Все, что понималось прежде, как "всего лишь" литература по отношении к мейнстриму "реальных и центральных" политических тем и проблем, все обретает легислатуру, перехватывает ее у прежнего центра и присоединяет к себе в практически неизменном виде. Министр юстиции выдает свидетельство в регистрации какого-либо литературного возгласа, риторического понятия той или иной литературной поэтики, и все довольны - все максимально реалистично.

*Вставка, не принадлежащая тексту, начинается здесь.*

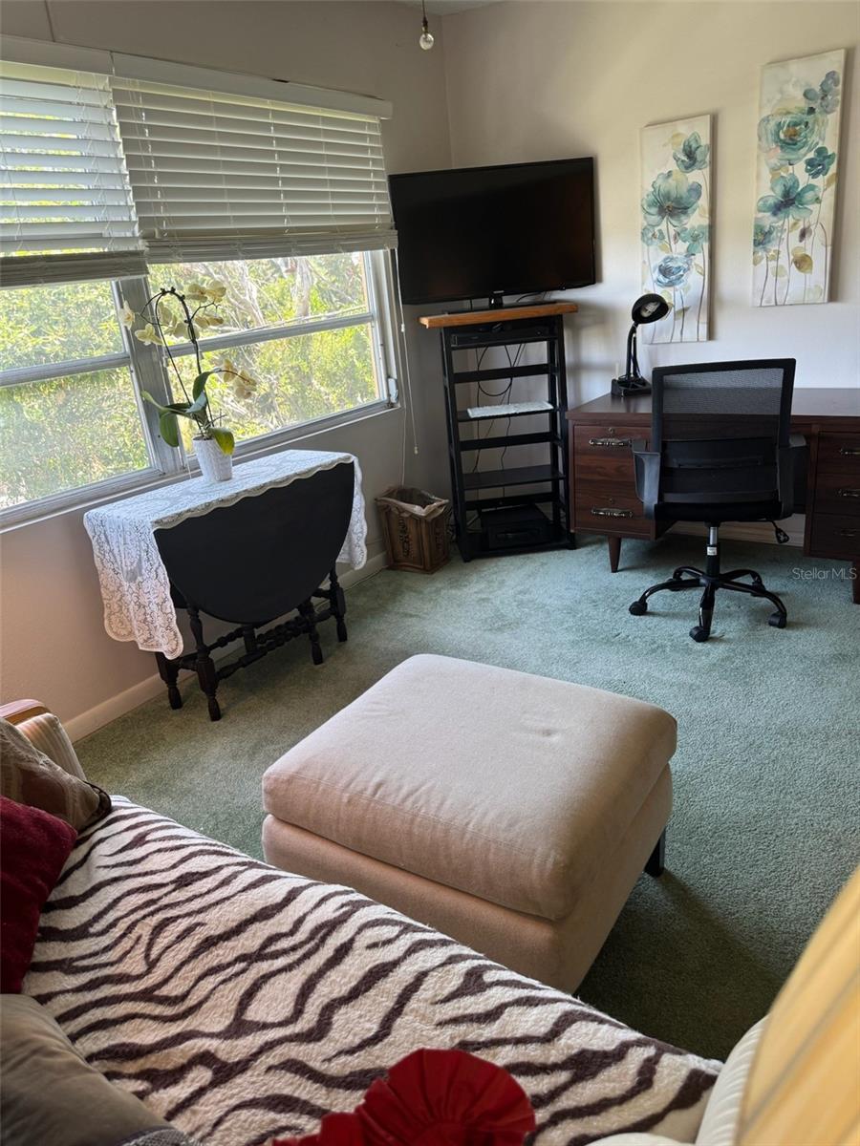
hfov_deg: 56.8
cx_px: 430
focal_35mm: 24
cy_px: 573
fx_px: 795
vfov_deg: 71.6
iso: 100
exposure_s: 1/120
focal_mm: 6.76
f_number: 1.78
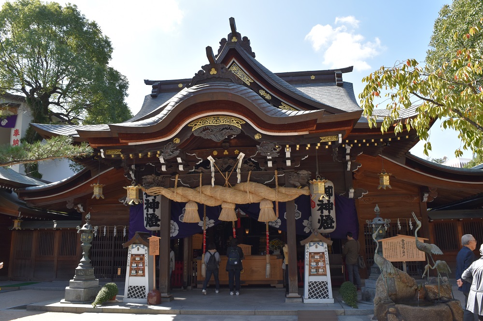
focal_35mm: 27
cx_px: 242
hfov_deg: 67.4
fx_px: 362
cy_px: 160
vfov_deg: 47.9
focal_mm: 18
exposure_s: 1/250
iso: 250
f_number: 8
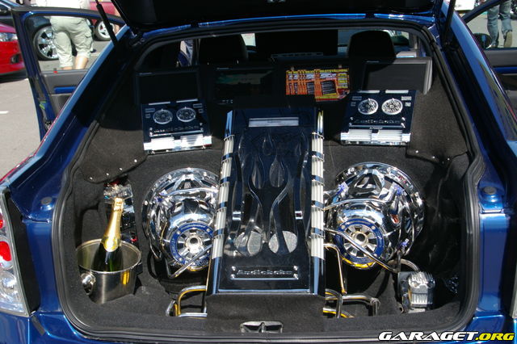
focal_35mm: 46
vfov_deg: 28.9
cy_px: 172
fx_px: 667
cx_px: 258
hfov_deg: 42.3
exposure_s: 1/100
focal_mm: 31
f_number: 11
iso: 200
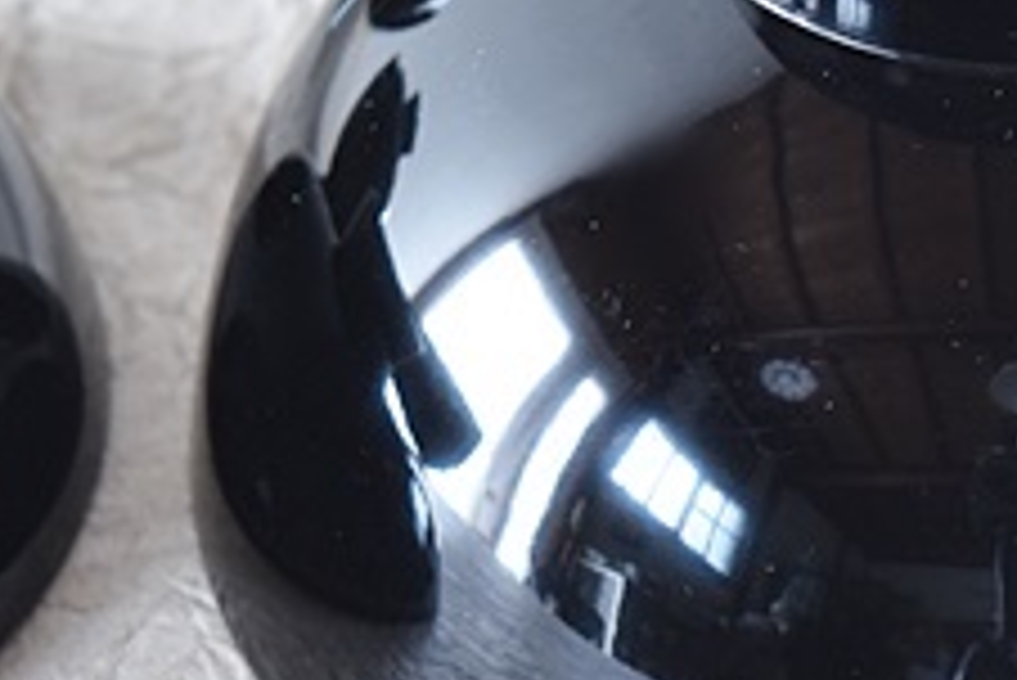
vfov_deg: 5.0
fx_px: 7802
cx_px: 324
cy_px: 182
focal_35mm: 276
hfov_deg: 7.5
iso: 400
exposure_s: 1/5
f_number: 5.6
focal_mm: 52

НБП - пример классический уже. Больший интерес вызывают нарождающиеся биологические формы жизненной политической литературы. Практически точный диагноз здесь - Партия Жизни. Вот где прямо-таки, по Панченко, содержится задел формализации, раскрытия формальной (политической) природы "нашей российской жизни". Партия стоит "на месте в тексте", подвешена в тексте отдельной строкой, перебрасывает логические, грамматические мостики с другими, близко расположенными фразами политического текста, меняет шрифт - вот это и есть политическая деятельность данной политпартии. Чтобы запустить эту партию, необходимо применить вышеописанный литературный метод, разработать идеологию партии как литературное поведение, а именно: берем и вскрываем хирургически, вспарываем экзистенциальный некрофилический формат НБП - Тягу к смерти, благо, писательский корпус нацболов прямо-таки помешан на поэтизации Смерти, и организуем политическое сопротивление данному дискурсу: Вот она Жизнь, лучезарная, вся такая воздушная, позитивная, к поцелуям зовущая. Понятно, что это оппозициональная структура "Партия Смерти - Партия Жизни" может развиваться именно как литературная, в среде литературы. А таперича измерьте расстояние экзистенциальных смыслов (бытия-к-смерти, философии жизни) от сквозных, центральных политических тем переходного периода, вокруг которых формировались партии (рыночная экономика, отношение к приватизации и так далее) - и оцените весь уровень периферийности тех оснований, из которых возникает новый политический рынок.
Показательный случай, отражающий литературную природу нового политрынка, - феномен Глазьева. Для студентов вузов, в которых еще преподавался марксизм-ленинизм, - это случай очень узнаваемый. Есть такое особое "метафизическое упорство", с которым ряд посредственно, но упорно мыслящих образованцев "врубался" в марксизм-ленинизм, заменяя некоторые рассудочные связки в своей голове некоторыми метафизическими сгущениями типа "природной ренты". То есть феномен литературный, феномен человека-персонажа, имеющий метафизическое значение для россов. Потому-то и рос рейтинг Глазьева, как гриб, в тени-свете спроса на метафизику, на литературную значимость, фундированность политического предложения.